Каратыгин задумчиво смотрел на багровые угли, покрытые
нежными чешуйками пепла.
– Не думайте, пожалуйста, что я оцениваю ситуацию
исключительно с бесстрастностью робота, – сказал он. – Противника
всегда нужно уметь понимать. И стараться, чтобы не были бранными словами ни
«технарь», ни «эмпирик». И я искренне хочу понять вас – таких, как вы. Пока я
не понял. Я не стесняюсь признаться, что почти не умею при решении деловых
вопросов оперировать… чувствами, если можно так выразиться. Я оперирую логикой
и рационализмом – это тоже ни в коем случае не бранные слова. Вы же – эмпирик.
Но нам просто необходимо понять друг друга… Мне нужны звезды. Вам тоже. Я верю
в будущую галактическую экспансию и в то, что в будущем людям моей профессии
придется решать гораздо более сложные и интересные задачи – овладение энергией
звезд, астроинженерия. Круг ваших интересов тоже неизмеримо расширится. Но что,
если мы с вами не доживем? Грубо говоря, мне хватит дела до конца жизни и при сохранении
статус-кво. Вам тоже.
Он замолчал. Снерг зубами снял с шампура кусочек мяса, стал
медленно жевать – чтобы иметь возможность обдумать ответ. Очень трудно
рассуждать о глобальных проблемах вот так, без подготовки, без настроя – даже
если ты не единожды думал и спорил о том, что принято называть глобальными
проблемами, нужно еще суметь облечь все в подходящие слова – без демагогии, без
фальши и ложной красивости.
«Мы тоже оперируем логикой и рационализмом, – подумал
он, только логика у нас другая, и рационализм на ином основан…»
– Технарь и эмпирик… – сказал Снерг. –
Конечно, я мог бы демагогически сослаться на хрестоматийные факты. Напомнить,
что ракетный двигатель, сверхпроводимость и лазер были «открыты» вовсе не
технарями – писателями, то есть эмпириками, согласно вашей классификации.

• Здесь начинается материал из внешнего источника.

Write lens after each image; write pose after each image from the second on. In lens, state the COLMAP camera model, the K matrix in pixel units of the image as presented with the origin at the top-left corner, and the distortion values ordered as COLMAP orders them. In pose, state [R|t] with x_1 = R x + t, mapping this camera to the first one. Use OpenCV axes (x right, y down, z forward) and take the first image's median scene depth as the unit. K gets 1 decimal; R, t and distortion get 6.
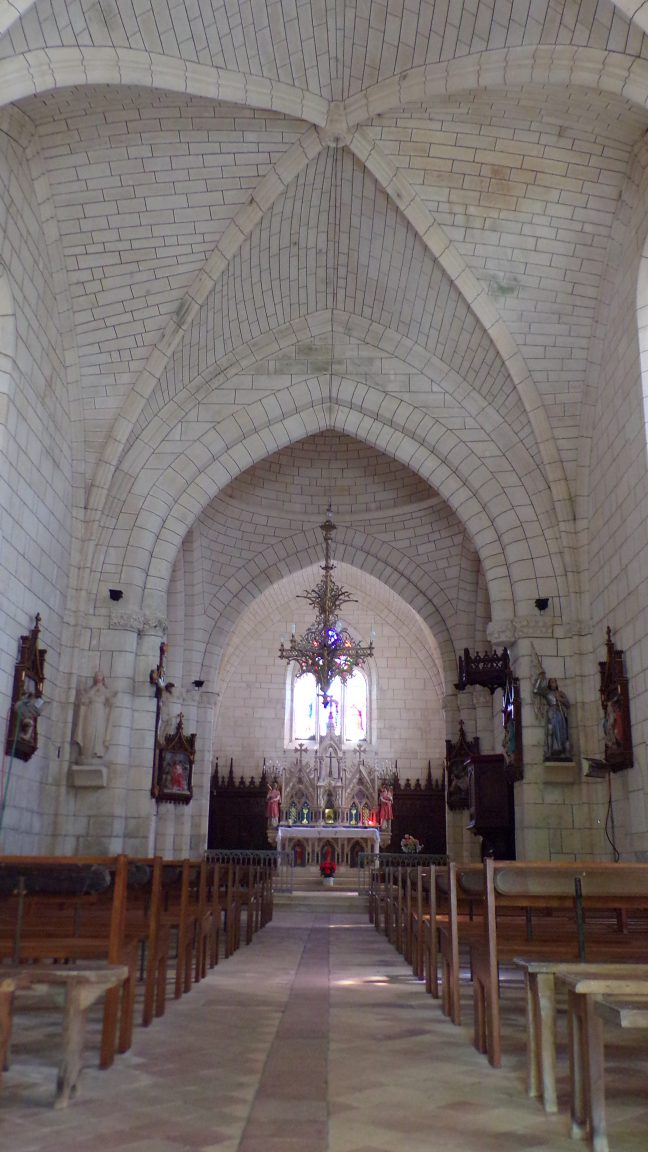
lens RADIAL K [[925.8, 0, 324.0], [0, 925.8, 576.0], [0, 0, 1]] dist [0.001502, 0.000615]
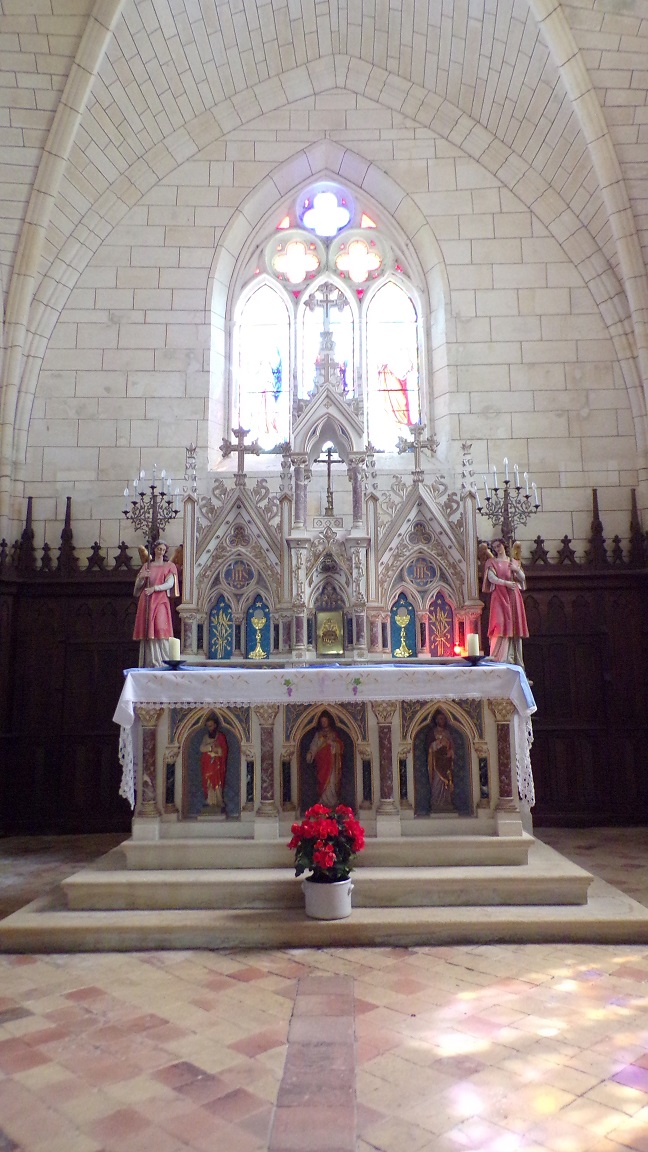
lens RADIAL K [[839.5, 0, 324.0], [0, 839.5, 576.0], [0, 0, 1]] dist [0.000322, 0.000227]
pose [[0.999681, -0.025124, -0.002695, 0.004912], [0.025250, 0.989200, 0.144378, 0.192337], [-0.000962, -0.144400, 0.989519, 0.695884]]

Вы нашли бы на моем месте достаточно аргументов, чтобы продолжать в подобном
духе… Но речь о другом. Хотя бы о том, что лазер, радар и многое другое были
созданы людьми вашей профессии со значительным запозданием. Они могли бы
появиться значительно раньше – по мнению ваших же коллег. Почему же
запоздали? Почему ученые порой допускали поразительные ошибки в оценке сроков
практического применения открытия, а писатели порой предсказывали даты с
точностью до года? По-моему, у вас, у таких, как вы, есть все для того, чтобы
быть мастерами своего дела – ум, знания, дерзость. Но это не та дерзость.
– Теперь вы заставляете меня повторять хрестоматийные
истины, – сказал Каратыгин. – Напоминать, какое важное место в нашей
работе занимает фантазия и раскованность воображения.

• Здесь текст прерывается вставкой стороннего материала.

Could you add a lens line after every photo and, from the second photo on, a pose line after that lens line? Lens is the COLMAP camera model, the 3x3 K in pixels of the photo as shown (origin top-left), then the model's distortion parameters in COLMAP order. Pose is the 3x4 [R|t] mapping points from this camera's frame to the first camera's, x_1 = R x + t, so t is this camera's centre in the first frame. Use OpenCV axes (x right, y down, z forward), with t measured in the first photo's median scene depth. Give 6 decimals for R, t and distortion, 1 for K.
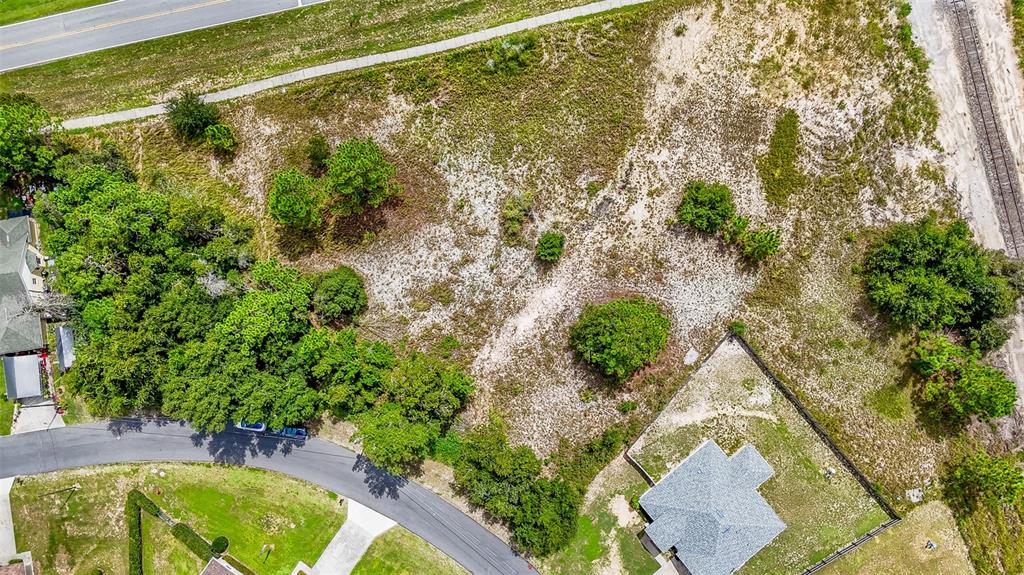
lens RADIAL K [[761.2, 0, 500.2], [0, 761.2, 279.5], [0, 0, 1]] dist [0.069229, -0.067355]
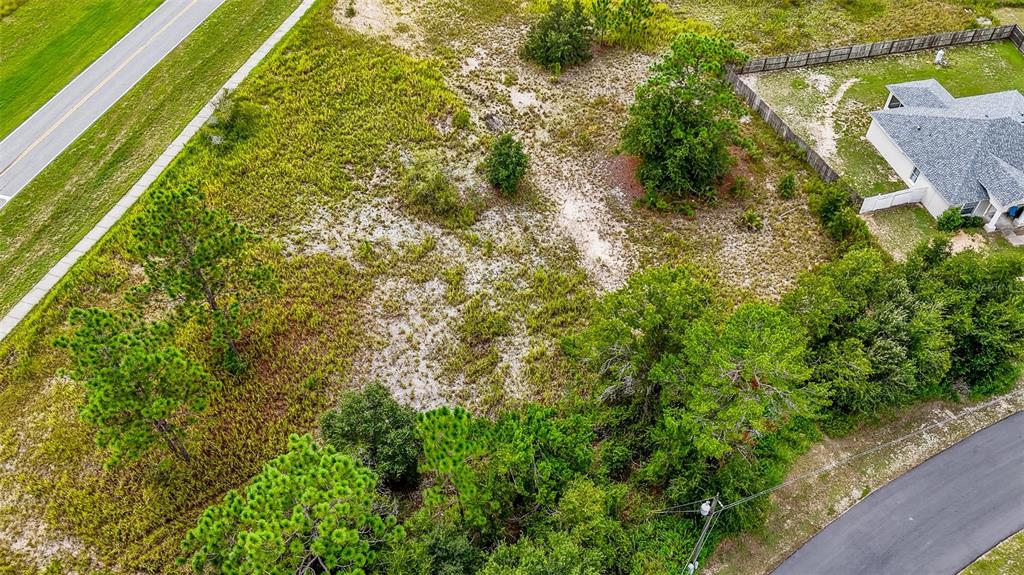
lens RADIAL K [[761.2, 0, 511.0], [0, 761.2, 290.6], [0, 0, 1]] dist [0.069229, -0.067355]
pose [[0.478729, -0.630981, 0.610477, -0.376617], [0.875136, 0.398701, -0.274179, 0.170667], [-0.070396, 0.665508, 0.743063, 0.584410]]
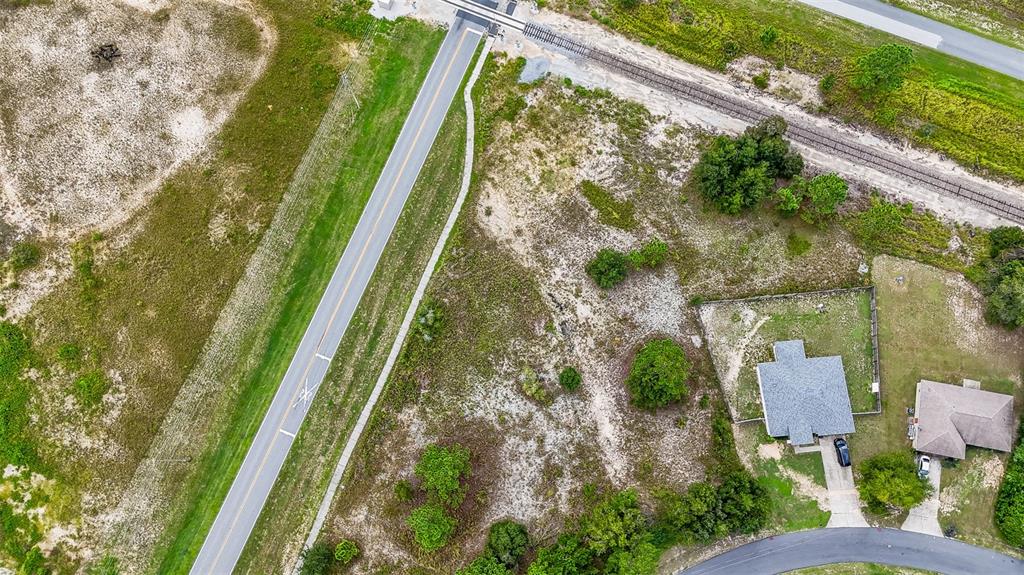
lens RADIAL K [[761.2, 0, 509.1], [0, 761.2, 292.1], [0, 0, 1]] dist [0.069229, -0.067355]
pose [[0.565420, -0.798820, 0.205393, -0.138404], [0.822463, 0.564799, -0.067500, -0.123499], [-0.062086, 0.207094, 0.976349, -0.293773]]
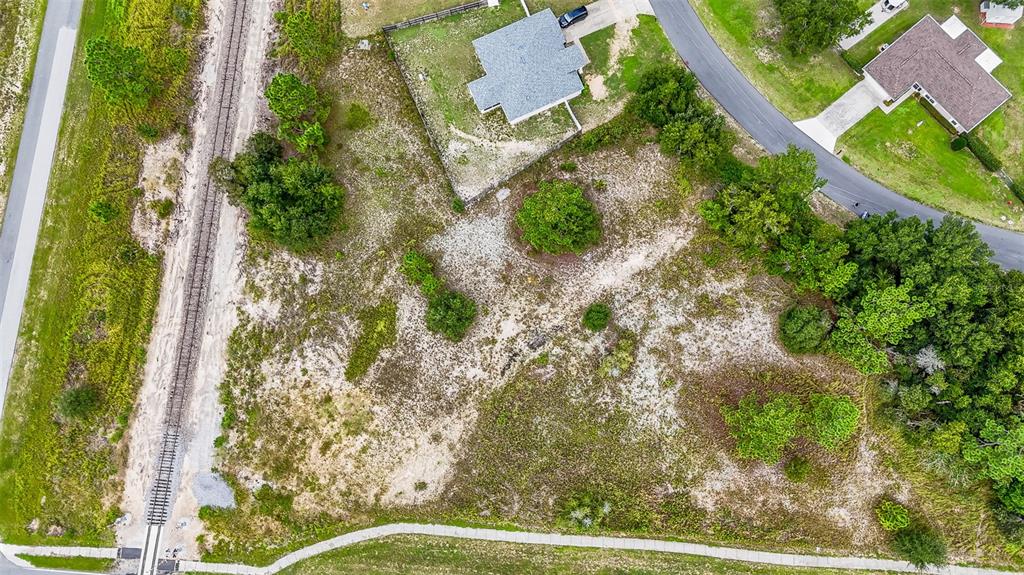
lens RADIAL K [[761.2, 0, 513.2], [0, 761.2, 290.3], [0, 0, 1]] dist [0.069229, -0.067355]
pose [[-0.957252, -0.258168, 0.130451, 0.048505], [0.282262, -0.932286, 0.226211, -0.279693], [0.063217, 0.253363, 0.965304, -0.058574]]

– Я это знаю, – сказал Снерг. – Но, повторяю,
есть фантазия и фантазия. Дерзость и дерзость. Я не могу подобрать термина,
может быть, его и не существует – еще никто не сумел вразумительно объяснить,
что же такое любовь, вдохновение, интуиция. Но это не дает вам перевеса –
попробуйте-ка объяснить мне, что такое электрический ток или
гиперпространство, – не прибегать к строчкам из учебников, а описать
зримо, как радугу, снег, прибой, дождь… Я знаю одно – нельзя останавливаться.

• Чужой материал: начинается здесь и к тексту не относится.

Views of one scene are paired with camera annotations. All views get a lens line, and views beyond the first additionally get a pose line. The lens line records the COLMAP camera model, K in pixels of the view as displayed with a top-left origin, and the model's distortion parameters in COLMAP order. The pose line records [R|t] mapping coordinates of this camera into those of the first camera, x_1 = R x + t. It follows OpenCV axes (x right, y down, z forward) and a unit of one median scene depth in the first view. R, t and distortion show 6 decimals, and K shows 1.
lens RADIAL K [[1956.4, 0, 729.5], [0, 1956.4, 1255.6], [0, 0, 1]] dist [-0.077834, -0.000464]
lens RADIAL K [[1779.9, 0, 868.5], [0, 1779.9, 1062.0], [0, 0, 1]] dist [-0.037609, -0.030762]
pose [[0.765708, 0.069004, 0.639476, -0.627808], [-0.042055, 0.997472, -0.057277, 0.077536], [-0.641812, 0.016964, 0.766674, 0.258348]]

Нельзя переводить все на логику компьютеров. Вы можете облечь свои законы в
строгие формулы. Мы – далеко не всегда. Но мир не может руководствоваться
только вашими законами – без наших ему тоже не обойтись.
Они молчали долго. Играла музыка. К костру подходили за
шашлыками, здоровались, кое-кто пытался увлечь их к музыке и веселью. Они
вежливо отшучивались и обещали присоединиться попозже.